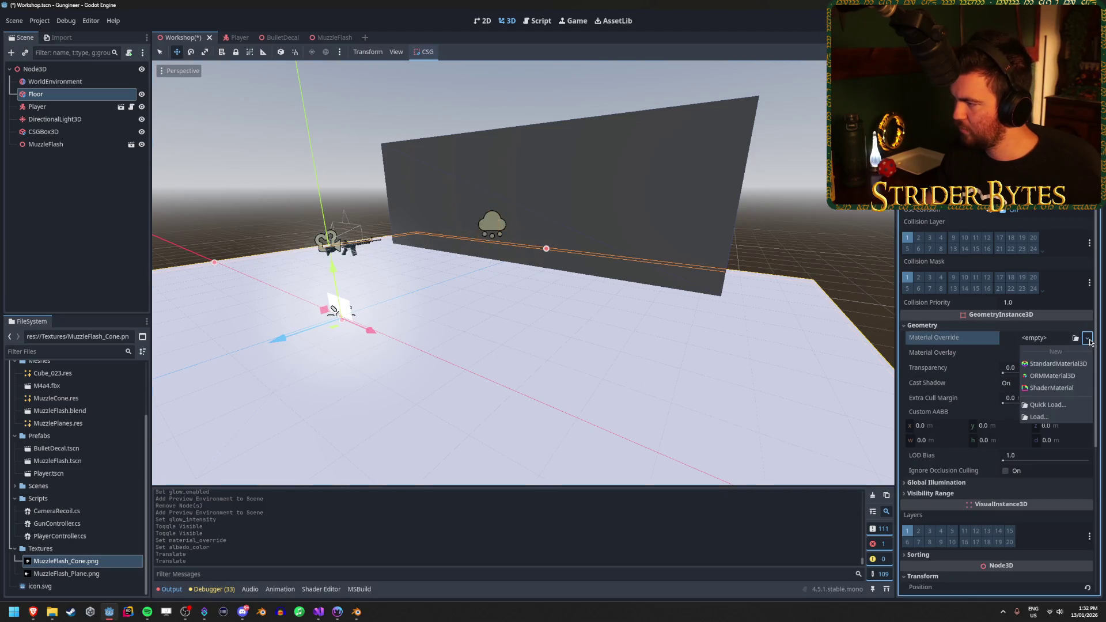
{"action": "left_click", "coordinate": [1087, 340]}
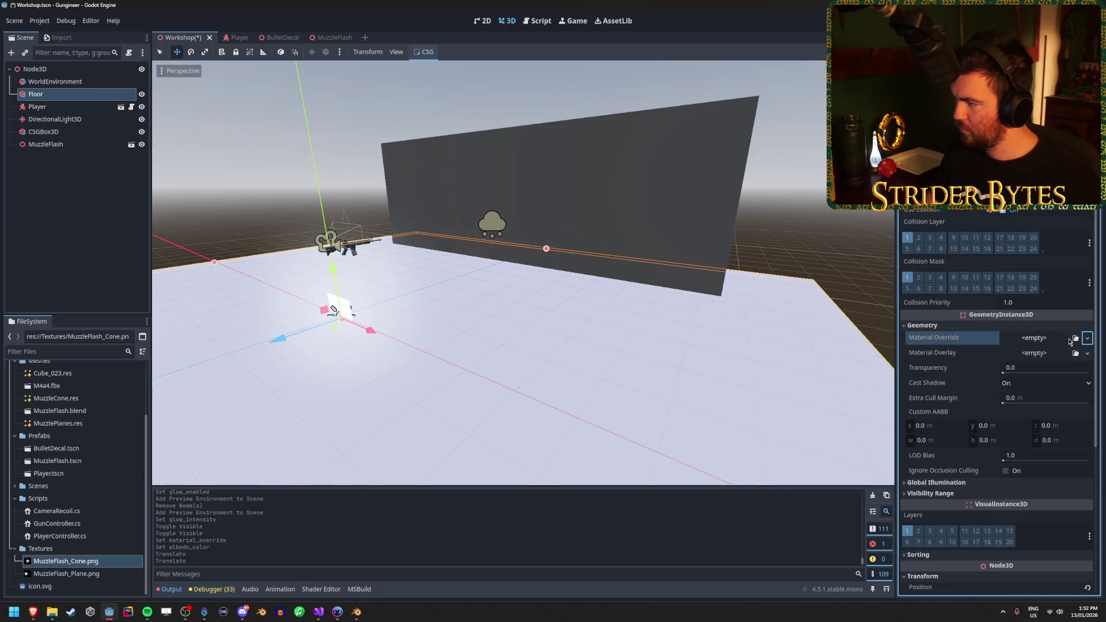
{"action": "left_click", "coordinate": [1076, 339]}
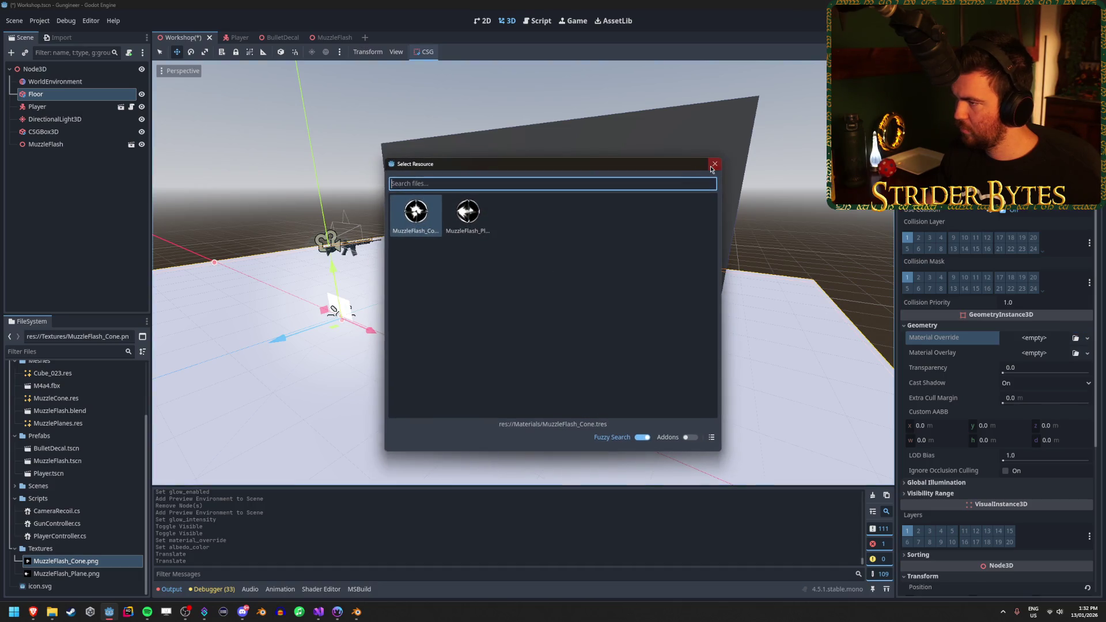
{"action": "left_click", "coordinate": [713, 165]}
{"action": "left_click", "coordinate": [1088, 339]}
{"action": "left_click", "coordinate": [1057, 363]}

***

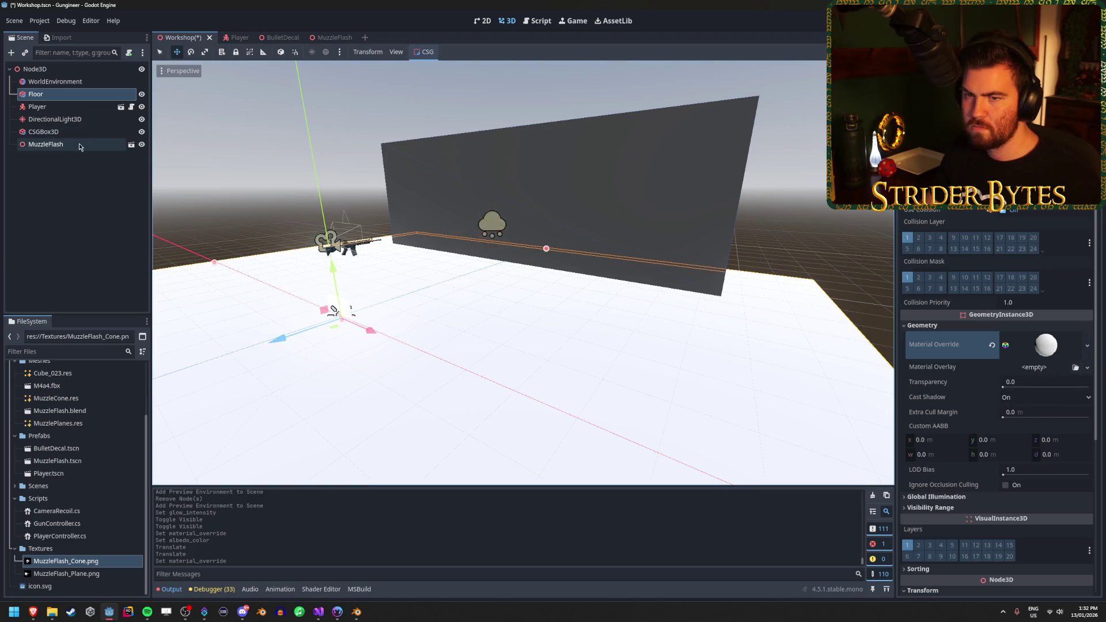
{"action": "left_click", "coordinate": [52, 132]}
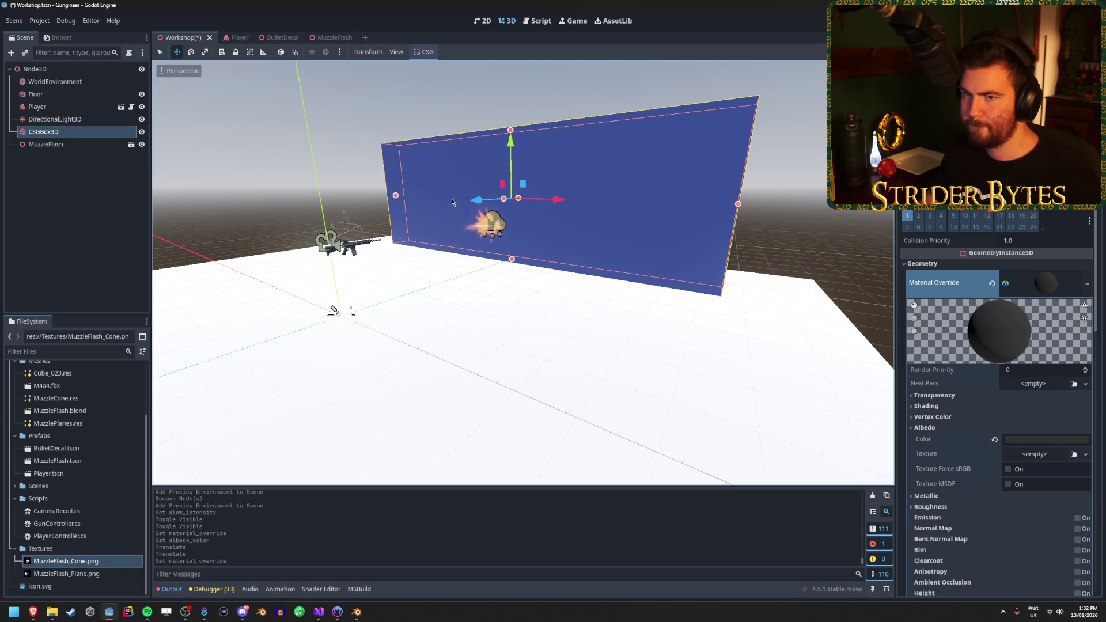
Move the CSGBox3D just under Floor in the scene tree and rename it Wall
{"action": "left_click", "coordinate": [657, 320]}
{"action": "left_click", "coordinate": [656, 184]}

***

— YOUR TASK —
Copy each line of the listing above that includes the word "action".

— WRITTEN RESPONSE —
{"action": "left_click", "coordinate": [1087, 340]}
{"action": "left_click", "coordinate": [1076, 339]}
{"action": "left_click", "coordinate": [713, 165]}
{"action": "left_click", "coordinate": [1088, 339]}
{"action": "left_click", "coordinate": [1057, 363]}
{"action": "left_click", "coordinate": [52, 132]}
{"action": "left_click", "coordinate": [657, 320]}
{"action": "left_click", "coordinate": [656, 184]}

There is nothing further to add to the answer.